Há ainda a questão das fraudes. Recentemente a Receita Federal fez uma operação de combate à sonegação da Contribuição para Financiamento da Seguridade Social (Cofins) e dos valores destinados ao Programa de Integração Social (PIS). Batizada de operação Eclipse, a ação teve como objetivo recuperar até R$ 10 bilhões apenas na cidade de São Paulo. Cerca de 6 mil empresas foram investigadas na capital paulista e outras 2 mil no restante do Estado. ''Há empresas que apresentam indícios de sonegação de até R$ 3 milhões em apenas um ano'', disse a delegada Roseli Mitsui Tomikawa, da Delegacia de Fiscalização da Receita em São Paulo.


 


A Previdência Social brasileira é uma arquitetura altamente sofisticada. O sistema foi montado de forma que contribuições acumuladas e aposentadorias a serem pagas não tivessem nada que ver umas com as outras. A partir de uma certa idade, todos têm direito de receber aposentadoria, a despeito de quanto foi pago ao sistema. Talvez o maior exemplo de justiça social deste modelo era a ausência de uma idade mínima na hora da aposentadoria.

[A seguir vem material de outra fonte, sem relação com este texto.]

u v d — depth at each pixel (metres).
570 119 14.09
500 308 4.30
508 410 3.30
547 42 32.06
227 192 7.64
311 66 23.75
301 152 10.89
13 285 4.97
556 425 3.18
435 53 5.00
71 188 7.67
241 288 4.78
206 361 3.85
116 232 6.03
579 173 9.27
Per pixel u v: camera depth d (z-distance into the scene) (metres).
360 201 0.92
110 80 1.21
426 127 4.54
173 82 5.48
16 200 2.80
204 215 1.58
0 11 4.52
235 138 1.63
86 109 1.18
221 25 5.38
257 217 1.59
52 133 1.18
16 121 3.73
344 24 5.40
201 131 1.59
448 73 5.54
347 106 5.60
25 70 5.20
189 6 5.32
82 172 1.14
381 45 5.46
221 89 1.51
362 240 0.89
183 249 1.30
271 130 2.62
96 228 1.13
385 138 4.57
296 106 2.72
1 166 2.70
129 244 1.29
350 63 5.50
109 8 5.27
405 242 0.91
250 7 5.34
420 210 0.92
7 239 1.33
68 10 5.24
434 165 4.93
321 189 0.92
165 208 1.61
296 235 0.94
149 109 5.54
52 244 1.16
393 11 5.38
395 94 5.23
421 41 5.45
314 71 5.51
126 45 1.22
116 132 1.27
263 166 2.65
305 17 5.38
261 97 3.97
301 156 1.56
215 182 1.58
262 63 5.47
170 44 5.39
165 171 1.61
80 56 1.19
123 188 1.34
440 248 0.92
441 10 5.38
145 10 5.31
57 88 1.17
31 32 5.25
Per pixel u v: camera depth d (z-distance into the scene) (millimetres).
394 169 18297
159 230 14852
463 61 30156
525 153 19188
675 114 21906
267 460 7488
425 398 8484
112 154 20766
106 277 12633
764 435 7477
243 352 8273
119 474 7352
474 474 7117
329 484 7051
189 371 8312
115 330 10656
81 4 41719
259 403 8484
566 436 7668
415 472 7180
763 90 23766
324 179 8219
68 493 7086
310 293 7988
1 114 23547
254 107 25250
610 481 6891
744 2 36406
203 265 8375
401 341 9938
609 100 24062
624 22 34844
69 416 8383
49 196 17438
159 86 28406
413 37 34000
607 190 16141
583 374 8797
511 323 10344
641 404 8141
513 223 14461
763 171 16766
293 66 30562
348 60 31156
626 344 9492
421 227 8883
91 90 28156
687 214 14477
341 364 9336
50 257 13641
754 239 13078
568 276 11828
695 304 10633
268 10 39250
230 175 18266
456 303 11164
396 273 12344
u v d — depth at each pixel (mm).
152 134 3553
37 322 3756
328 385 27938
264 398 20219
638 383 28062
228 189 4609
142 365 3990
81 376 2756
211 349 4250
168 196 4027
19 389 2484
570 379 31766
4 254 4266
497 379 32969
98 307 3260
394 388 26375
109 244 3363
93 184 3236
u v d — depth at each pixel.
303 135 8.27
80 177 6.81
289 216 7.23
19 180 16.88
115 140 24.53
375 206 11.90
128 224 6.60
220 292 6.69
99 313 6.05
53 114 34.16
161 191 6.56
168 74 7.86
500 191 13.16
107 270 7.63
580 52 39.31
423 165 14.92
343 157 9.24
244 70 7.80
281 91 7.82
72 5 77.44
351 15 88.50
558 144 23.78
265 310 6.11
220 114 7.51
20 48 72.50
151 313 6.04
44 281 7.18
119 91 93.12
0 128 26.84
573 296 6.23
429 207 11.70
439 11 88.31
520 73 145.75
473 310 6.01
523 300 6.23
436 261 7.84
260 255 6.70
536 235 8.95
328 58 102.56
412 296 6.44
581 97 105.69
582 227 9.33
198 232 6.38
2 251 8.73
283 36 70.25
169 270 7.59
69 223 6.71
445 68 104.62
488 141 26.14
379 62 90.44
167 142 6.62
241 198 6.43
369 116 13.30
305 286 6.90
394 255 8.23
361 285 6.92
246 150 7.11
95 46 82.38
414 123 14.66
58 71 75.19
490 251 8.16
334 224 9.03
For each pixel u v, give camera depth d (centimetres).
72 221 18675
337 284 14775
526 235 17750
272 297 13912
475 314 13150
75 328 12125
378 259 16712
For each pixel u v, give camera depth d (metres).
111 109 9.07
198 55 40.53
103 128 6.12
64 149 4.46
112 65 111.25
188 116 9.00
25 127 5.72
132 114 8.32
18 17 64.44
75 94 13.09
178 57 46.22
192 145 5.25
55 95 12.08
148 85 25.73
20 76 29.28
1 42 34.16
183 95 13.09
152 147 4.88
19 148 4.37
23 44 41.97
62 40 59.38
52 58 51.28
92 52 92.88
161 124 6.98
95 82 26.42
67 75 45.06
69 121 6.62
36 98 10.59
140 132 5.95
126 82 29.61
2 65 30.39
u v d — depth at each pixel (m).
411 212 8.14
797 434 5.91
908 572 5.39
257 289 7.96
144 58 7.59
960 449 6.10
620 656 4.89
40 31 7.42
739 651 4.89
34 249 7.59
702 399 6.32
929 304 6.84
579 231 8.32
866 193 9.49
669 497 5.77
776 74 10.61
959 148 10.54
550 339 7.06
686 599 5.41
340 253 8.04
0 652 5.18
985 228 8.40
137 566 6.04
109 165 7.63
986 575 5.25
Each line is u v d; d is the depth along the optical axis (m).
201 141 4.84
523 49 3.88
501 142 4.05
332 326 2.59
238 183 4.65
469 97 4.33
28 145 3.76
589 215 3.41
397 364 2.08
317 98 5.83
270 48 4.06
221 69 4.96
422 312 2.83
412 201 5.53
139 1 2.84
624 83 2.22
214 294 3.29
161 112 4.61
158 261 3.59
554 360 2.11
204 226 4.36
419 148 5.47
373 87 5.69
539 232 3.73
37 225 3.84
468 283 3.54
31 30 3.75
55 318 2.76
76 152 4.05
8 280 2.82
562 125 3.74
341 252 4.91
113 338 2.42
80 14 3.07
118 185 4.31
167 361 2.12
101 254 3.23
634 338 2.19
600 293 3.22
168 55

Valia o tempo de serviço.


 


Até a década de 50, só podia se aposentar quem completasse 50 anos. Em 1960, a data-limite subiu para 55 anos. Em 1962, o limite de idade caiu. Prevaleceu, desde então, um outro tipo de cálculo: a aposentadoria por tempo de serviço. Isso queria dizer o seguinte: quem trabalhasse 35 anos (ou 30, no caso das mulheres) podia se aposentar qualquer que fosse sua idade. A “reforma” de 1998 aboliu este mecanismo para adotar o fator previdenciário, que na prática restituiu a idade mínima. 


 


Vagabundos mentais


 
Para os neoliberais, isso gerou uma quantidade enorme de aposentadorias “precoces” no país e motivou o ex-presidente Fernando Henrique Cardoso (FHC) a chamar de vagabundo quem se aposentava por esse sistema. Não havia nada de “precoce” nisso. Imagine o exemplo de alguém que começou a trabalhar aos 15 anos. Aos 50, poderia se aposentar. Já alguém que começasse a trabalhar mais tarde, conseqüentemente se aposentaria mais tarde. Num país de baixos salários e farta força de trabalho, onde há “precocidade”, injustiça ou “vagabundagem” nisso? Só os vagabundos mentais — ou os mal intencionados — podem advogar essa tese de FHC. 


 


Pelo raciocínio neoliberal, sim, a tese de ''privilégio'' defendida pelo ex-presidente faz sentido. Vejamos: um sujeito que ganha mais e conseqüentemente contribui mais terá uma aposentadoria maior do que o que ganha menos e contribui menos. O primeiro, ao contrário do segundo, certamente beneficiado por posses familiares, pode se dedicar aos estudos e retardar a sua entrada no mercado de trabalho. Aí sim teremos duas categorias de aposentados e podemos falar de “privilégios” para o primeiro. Por tudo isso, quando se fala em “reforma” da Previdência Social é preciso definir o lado — o do trabalho ou o do capital. Não há como fugir desta dicotomia.